Banyak hal telah berubah bagi masing-masing pemain Amerika dalam 12 tahun sejak Afrika Selatan. Berkat kerja keras para pemain seperti Dempsey, Edu dan Holden serta generasi-generasi sebelumnya, bintang-bintang USMNT seperti Pulisic, Adams dan gelandang Weston McKennie telah diberikan peluang Eropa yang lebih banyak dan lebih baik daripada generasi pemain Amerika sebelumnya.
Stigma yang dihadapi pemain Amerika sebelumnya di luar negeri juga sedikit menguap. Brenden Aaronson, yang bermain bersama Adams di klub Liga Premier Leeds United, mengatakan di Qatar pekan lalu bahwa dia tidak merasa diperlakukan berbeda sebagai pemain di Eropa dibandingkan ketika dia bermain di AS untuk Dempsey, Edu dan Holden. . semua orang juga merasakan perubahan itu.

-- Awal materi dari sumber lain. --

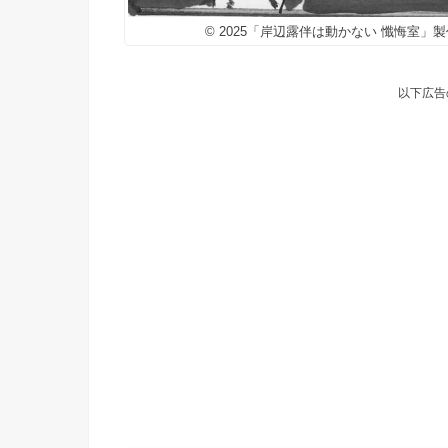
© 2025「岸辺露伴は動かない 懺悔室」製作委員
以下広告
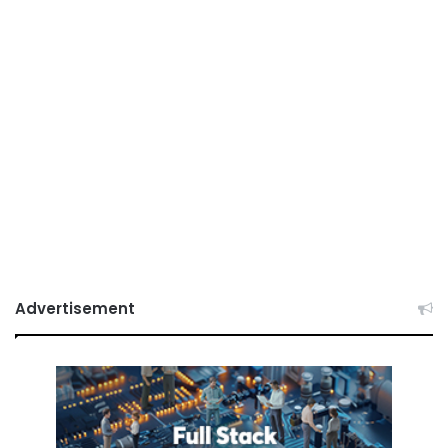
Advertisement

Namun secara kolektif, perjalanan Amerika masih panjang. Amerika Serikat gagal lolos ke Piala Dunia 2018. Mereka belum pernah melakukan sesuatu yang serius di panggung dunia. Mereka ingin hal itu berubah, dan mereka ingin mengubah persepsi mereka dalam proses tersebut.

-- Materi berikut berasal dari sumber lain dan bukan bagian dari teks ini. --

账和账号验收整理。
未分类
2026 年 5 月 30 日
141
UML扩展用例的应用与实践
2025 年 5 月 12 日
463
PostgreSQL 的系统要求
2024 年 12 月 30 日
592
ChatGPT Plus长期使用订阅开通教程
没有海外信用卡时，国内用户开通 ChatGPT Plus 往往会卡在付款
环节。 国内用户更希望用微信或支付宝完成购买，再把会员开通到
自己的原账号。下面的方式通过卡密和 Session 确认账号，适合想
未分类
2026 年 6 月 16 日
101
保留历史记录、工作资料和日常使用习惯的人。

Akan sulit untuk mencapai hal ini pada hari Jumat. Inggris pada dasarnya lebih baik daripada Amerika di setiap posisi. Argumen serius dapat dibuat bahwa tidak ada satu pun pemain dalam skuad 26 pemain Amerika yang akan masuk daftar pemain Inggris di Piala Dunia. Gaya permainan harusnya lebih sesuai dengan Amerika Serikat daripada bagaimana permainan berlangsung pada pertandingan hari Senin melawan Wales, namun gaya bermain hanya bisa berjalan sejauh ini ketika ada ketidakcocokan bakat yang signifikan. Hasil imbang lainnya akan menjadi hasil yang luar biasa bagi Amerika.
Jika mereka bisa mendapatkan poin, mereka akan berhasil dalam perjuangan tanpa henti demi mendapatkan rasa hormat dan relevansi baik di dalam maupun luar negeri. Dan jika mereka bisa meraih kemenangan mengecewakan melawan Inggris, seperti yang dikatakan Pulisic pekan lalu, itu akan mengubah banyak hal.
“Itu bukan olahraga top atau apa pun di AS, tapi kami ingin mengubah cara dunia memandang sepak bola Amerika, sejujurnya, itu salah satu tujuan kami,” katanya.
“Saya tidak berpikir orang-orang akan melakukan kesalahan. Saya pikir kita harus membuktikan diri kita sendiri, kita mungkin belum berada pada level seperti beberapa negara besar di dunia dalam beberapa dekade terakhir. Kami mempunyai tim-tim bagus yang punya banyak hati, tapi saya rasa kami bisa melangkah ke langkah selanjutnya. Dengan suksesnya Piala Dunia, saya pikir itu bisa mengubah banyak hal.